RESPOSTA À SEGUNDA. — A história, a etiologia, a
analogia pertencem a um mesmo sentido literal. Pois, como expôs o próprio
Agostinho6, a história
propõe algo pura e simplesmente; a etiologia assinala a causa de uma expressão,
como quando o Senhor assinalou a causa por que Moisés deu licença de repudiar
as mulheres, isto é, pela dureza do coração dos hebreus; a analogia mostra que
a verdade de um passo da Escritura não repugna à de outro. Ora, dentre as
quatro divisões propostas, só a alegoria abrange os três sentidos espirituais.

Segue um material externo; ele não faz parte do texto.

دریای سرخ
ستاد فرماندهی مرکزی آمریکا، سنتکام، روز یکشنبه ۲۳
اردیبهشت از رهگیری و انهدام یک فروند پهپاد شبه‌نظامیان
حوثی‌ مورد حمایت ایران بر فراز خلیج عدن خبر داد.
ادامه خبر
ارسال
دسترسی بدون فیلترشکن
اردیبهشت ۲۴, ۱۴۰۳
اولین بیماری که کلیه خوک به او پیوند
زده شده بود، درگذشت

E, assim, Hugo de São Vitor compreende, no sentido alegórico, também o
anagógico, admitindo somente três sentidos: o histórico, o alegórico e o
tropológico7.
RESPOSTA À TERCEIRA. — O sentido parabólico se
contém no literal, pois as palavras têm uma significação própria e outra
figurada; e nem é o sentido literal a figura, mas o figurado. Pois, quando a
Escritura se refere ao braço de Deus, o sentido literal não é que, em Deus, há
esse membro corpóreo, mas o que é por tal membro significado, i.e, a virtude
operativa.
Por onde se vê que nunca pode haver falsidade no
sentido literal da Escritura Sagrada.
___________
1.
De Utilitate credendi, c. 3.
2.
XX Moralium, c. 1.
3.
Ecclesiastica Hierarchia.
4.
XII Confessionum.
5.
In epistola contra Vincentium Donatistam, Ep. 93
(al. 48), c. 8.
6.
Loco cit in arg.
7. Sententiarum, De Scripturis et Scriptoribus sacris, c. 3.
7. Sententiarum, De Scripturis et Scriptoribus sacris, c. 3.